Des manifestants célèbrent la démission du gouvernement Hariri dans les rues de Sidon, au Liban, le 29 octobre 2019.
Des manifestants célèbrent la démission du gouvernement Hariri dans les rues de Sidon, au Liban, le 29 octobre 2019. © AFP / Mahmoud ZAYYAT

Après 13 jours de contestation et la démission du pouvoir en place, Karim Emile Bitar estime qu' "il n'y a pas encore de plan B, mais le sentiment d'une première victoire" : "Il faudra un certain temps pour faire émerger une solution alternative" concède le spécialiste, face à son pays en pleine "crise économique et financière mais aussi en crise des systèmes politiques en place". 

"Les libanais rêvent d'un pays qui ne soit pas exclusivement identitaire et communautaire" 

"Pour la première fois, les libanais ne se perçoivent plus seulement à travers le prisme communautaire" estime-t-il. Et pour la suite? "Le Hezbollah demeure la force la plus puissante sur le terrain". Et ce n'est pas, pour lui, "uniquement un mouvement de jeunes mais de toutes les classes sociales, où les femmes sont en première ligne, où les villes sont à l'unisson du nord au sud".   

"Il y a un coté 'dégagisme' qui rappelle ce qui se passe au Chili (...) mais ce sera difficile de transformer l'essai, il faut maintenir des revendications unanimes" analyse le professeur en sciences politiques. Que veut dire vivre au Liban aujourd'hui ? "Avant, c'était une juxtaposition de communauté, mais la majorité silencieuse est en train de se faire entendre : aujourd'hui c'est une révolution qui vient d'en bas, qui pourrait faire émerger une nouvelle classe politique."   

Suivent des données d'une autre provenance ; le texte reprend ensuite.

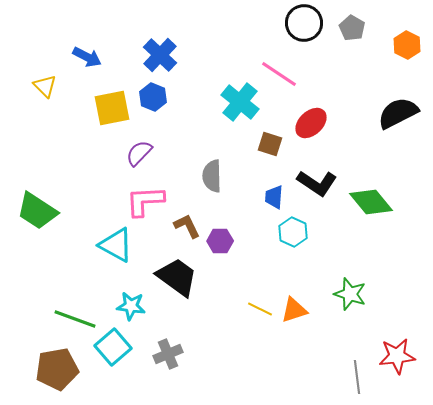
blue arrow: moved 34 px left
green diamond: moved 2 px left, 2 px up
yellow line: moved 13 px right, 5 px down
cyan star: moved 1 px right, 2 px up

Et si certains gouvernements, dont la France, craignent que la démission de Saad Hariri n'aggrave encore la crise : "Il faudra rassurer les marchés financiers et les gouvernements étrangers". Mais la mobilisation de la rue est toujours présente : "À cette heure, les manifestants sont encore très mobilisés, écoles et administrations toujours fermées".